Decenni fa le macchine invasero il mondo e l’hardware divenne sempre più una costante dei nostri ambienti: case, negozi, uffici, etc. Col tempo – proprio per contrastare tale proliferazione e permettere l’ottimizzazione di tutta questa “ferramenta” – la virtualizzazione prese piede permettendo di installare veri sistemi operativi su macchine virtuali da mandare in esecuzione contemporaneamente.

La duttilità delle macchine virtuali le ha rese idonee alla predisposizione di ambienti per l’esecuzione di applicazioni server richiedendo però, d’altro canto, una cura idonea ad un sistema operativo completo.
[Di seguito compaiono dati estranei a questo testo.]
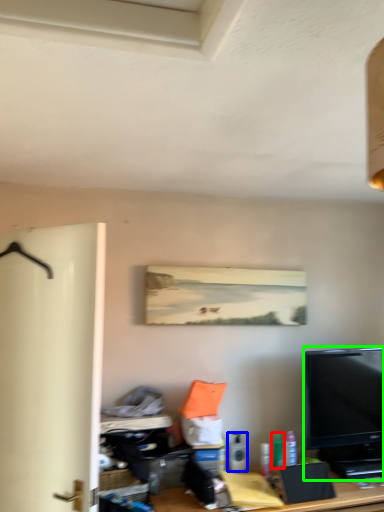
Question: Which is farther away from toiletry (highlighted by a red box)? toiletry (highlighted by a blue box) or television (highlighted by a green box)?

Choices:
 (A) toiletry
 (B) television

Answer: (B)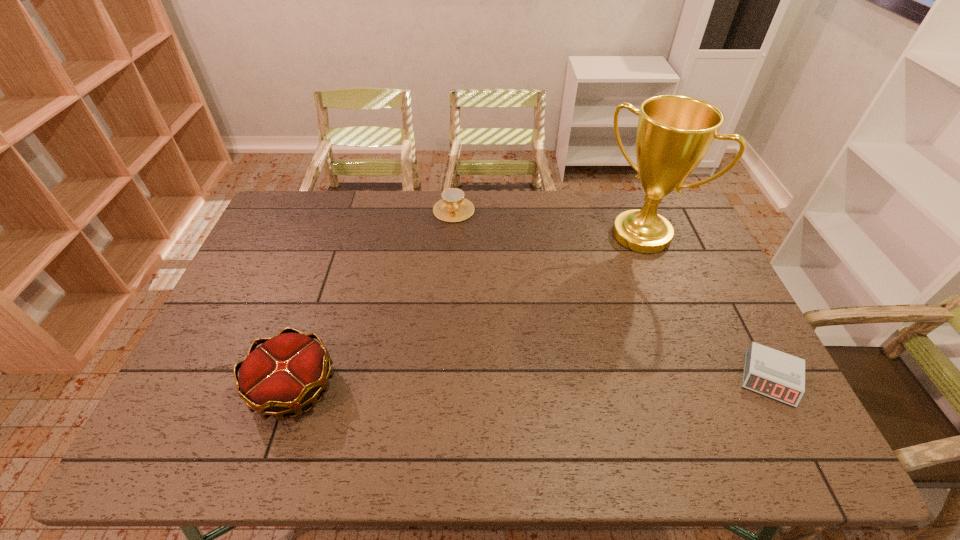
This screenshot has width=960, height=540. What are the coordinates of `free space between the cup and the tallest object` in the screenshot? It's located at (547, 222).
Ciò ha offerto lo spunto per aprire l’era dei container, ambienti più piccoli, dedicati ad un contesto applicativo specifico: in sostanza, forniscono una sorta di habitat per l’applicazione che dovrà essere eseguita sul server. I container sono necessariamente più snelli, efficienti e veloci rispetto alle virtual machine pertanto si intravvede la possibilità di scomporre un applicativo in più servizi, ognuno con un container dedicato.

I software che attuano, in pratica, la logica dei container sono vari, di natura open source e spesso sostenuti da ampie community o grandi attori dell’informatica: pensiamo a Docker, Kubernetes o Google Container Engine, solo per citare alcuni progetti. Lo scenario è in continua evoluzione ed offre una flessibilità, a livello infrastrutturale, che si presta ad utilizzi in produzione e testing.